After we sold the house in California my wife and I drove across the country
in the two Saabs, she with the two dogs (the old Lhassa had since died).
Once, somewhere in Arizona, Sadie was attacked by two desert mongrels
and barely escaped back to the car. Actually, I saw part of the scuffle
and I must say, I was not impressed with her fighting instincts. She looked
about as much the soldier as Bill Clinton. And, at least twice she and
Max disagreed on something or other and each time Sadie came away with
a couple very expensive holes in her neck. I mean, I never saw the infamous
"fighting dog" in Sadie. However, having said that, twice in
the past year, she attacked my mother-in-law’s eighty-pound Standard
Poodle with near-deadly, very bloody, very expensive results both times.
Even as the vet had the needle in his hand this morning Tookie asked one
last time if there was some alternative. His sad silence told all…we
had been through all that dozens of times. We had gone to the Internet
and found virtually no alternatives – other than meeting a few very
kind, sympathetic people – no rescue groups take biters. We even
tried Prozac. We tried a muzzle. We considered removing her teeth and
I even thought about surgery to weaken those formidable jaw muscles. I
thought about finding a junkyard for her. I actually gave some thought
to taking her to Mexico with me and just letting her go someplace….
Or giving her to some rich guy in Nicaragua for protection. I thought
of giving her to some homeless guy in New York. I think this last was
one of the most realistic alternatives…somebody who would keep her
on a leash at all times, around whom there would never be children, and
with whom Sadie would find joy in companionship.

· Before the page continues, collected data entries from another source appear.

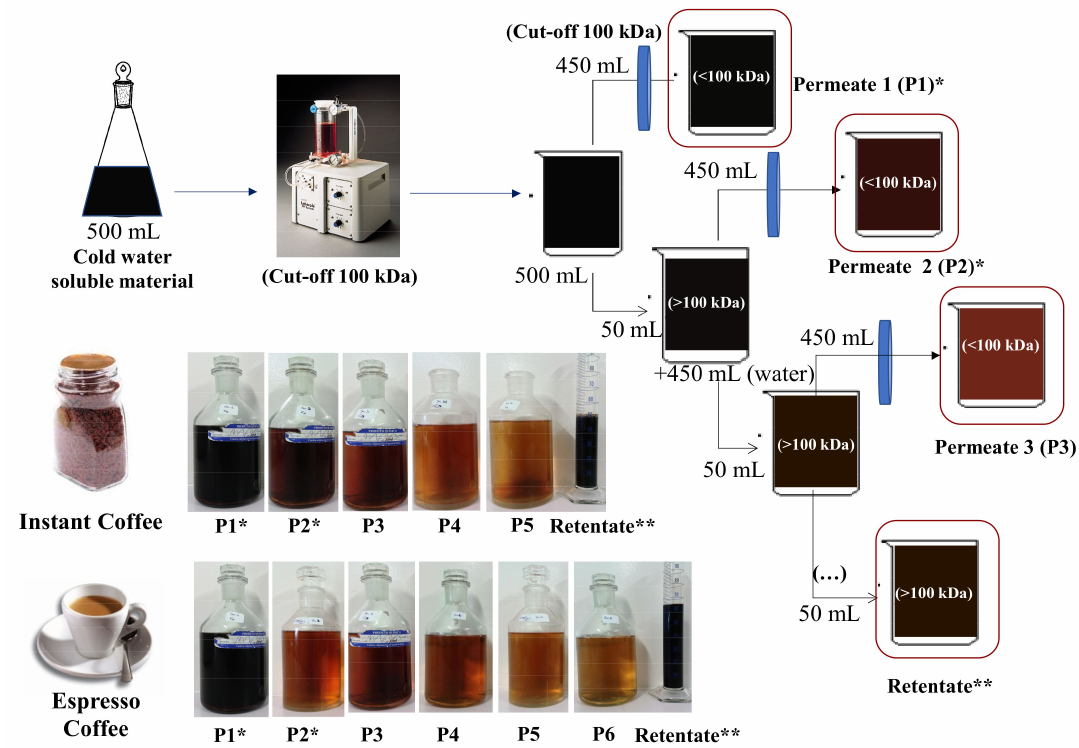
Figure 1. Schematic representation of the ultrafiltration process with photos of the successive Permeates and Retentate for espresso coffee and instant coffee brews. * Permeates 1 and 2 represent the most abundant fractions of Low Molecular Weight (LMW) compounds. ** Retentate represents the fraction of High Molecular Weight (HMW)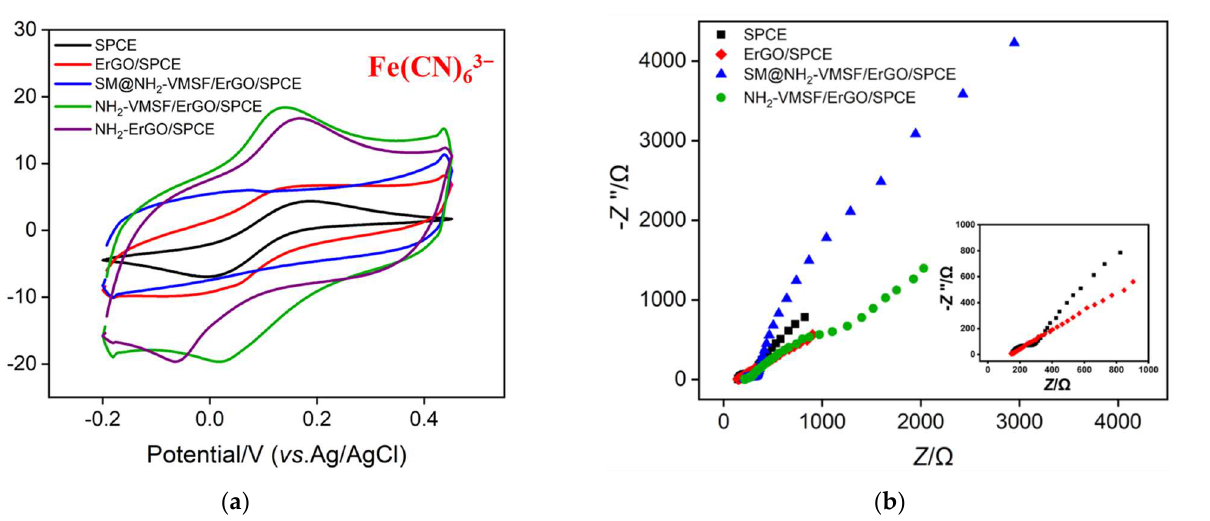
Figure 2. ( a ) Cyclic voltammetry (CV) curves obtained on different electrodes in 0.05 M KHP con- taining 0.5 mM Fe(CN) 63− . ( b ) EIS curves obtained on different electrodes. The electrolyte solution is containing 0.5 mM Fe(CN) 63 − . ( b ) EIS curves obtained on different electrodes. The electrolyte 2.5 mM Fe(CN) 63−/4− containing 0.1 M KCl, The inset is the magnified EIS plots on SPCE and solution is 2.5 mM Fe(CN) 63 − /4 − containing 0.1 M KCl, The inset is the magnified EIS plots on SPCE ErGO/SPCE. and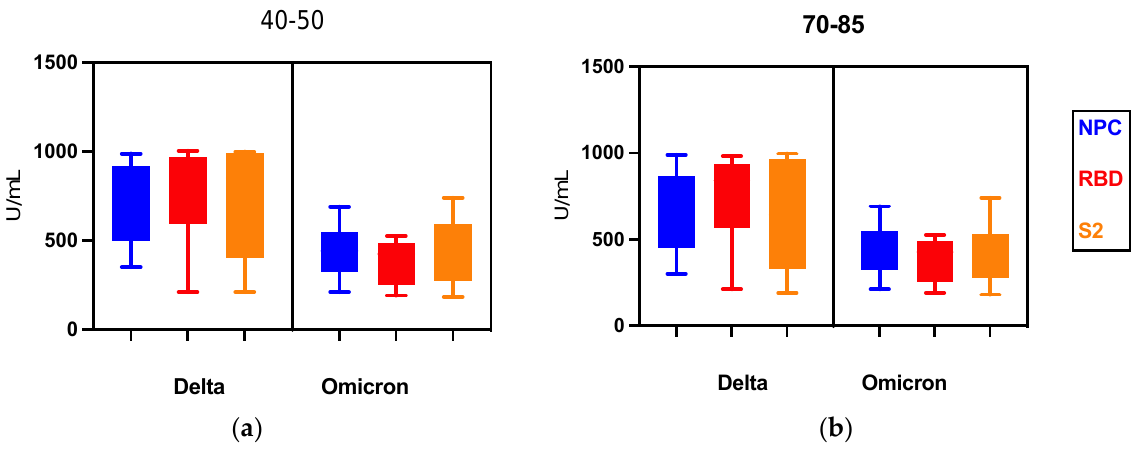
Figure 2. The serum level of NCP, RBD, and S2 antibody in patients after SARS CoV-2 Delta variant and Omicron variant infection by sex.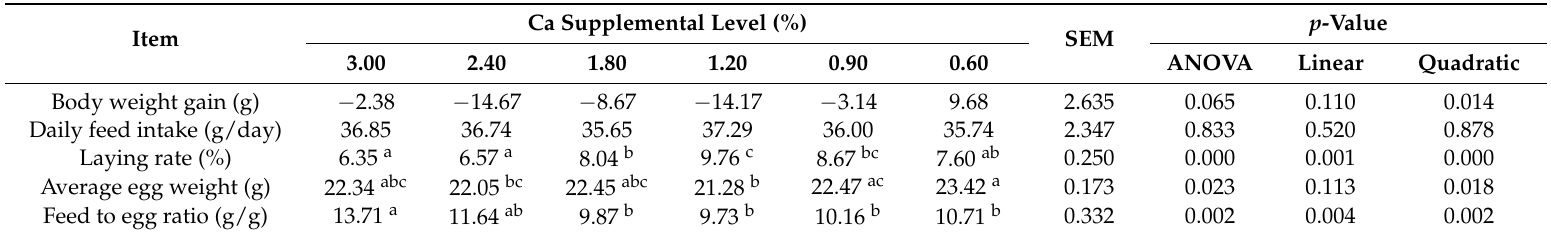
Table 2. The effect of dietary Ca level on performance of laying White King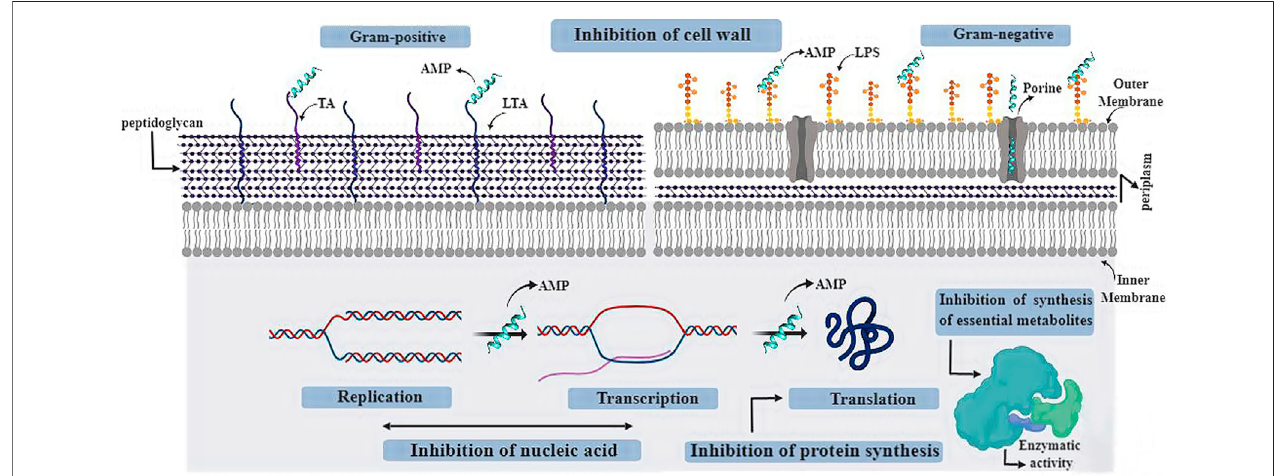
FIGURE 5 | Illustration of the main molecular targets of AMPs already described. AMP, antimicrobial peptide; TA, teichoic acid; LTA, lipoteichoic acid.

On Thursday Tookie and I drove into New York with Sadie so Chelsea could
say good bye to her. Rather than eat out we ordered sandwiches and ate
them at Chelsea’s in order for Chels to have more time with Sadie.
Sadie could not have been happier as we all sat on Chelsea’s couch
taking turns holding Sadie in our arms as I took pictures.
Friday morning we got up early to take my car in for servicing. Tookie
took Sadie in the wagon. After we dropped my car off the three of us went
into Westfield and Tookie and I had a bagel while Sadie was delighted
to snooze in the wagon. We picked up some paintings at the bank and then
we went to a little neighborhood park and walked Sadie around the edge
of the pond. She showed absolutely no interest in the geese. The three
of us sat awhile thinking about what lay ahead and then we drove to the
vet’s. We took in her blanket and doll. The receptionist asked if
we were determined to go through with it and we said, "Yes."
I made some stupid comments to the other people waiting and then they
led us into one of the examining rooms. I picked Sadie up and held her
in my lap as we stroked her soft belly and nuzzled her velvety ears and
told her how much we loved her. The vet came in and said it would be best
if we put her on the table. She was comfortable on her blanket as Tookie
held her face and I held her haunches and the vet inserted the needle.
She did not even flinch. I heard Tookie saying over and over, "We
love you Sadie, We love you. You’re a good girl. We love you."
She felt warm and strong. She was dead within seconds. She felt no less
warm and wonderful to touch and only when Tookie stood up and hugged me
did I know something… so huge and hopeless to conceive…parting
is all we know of heaven…and all we need of hell.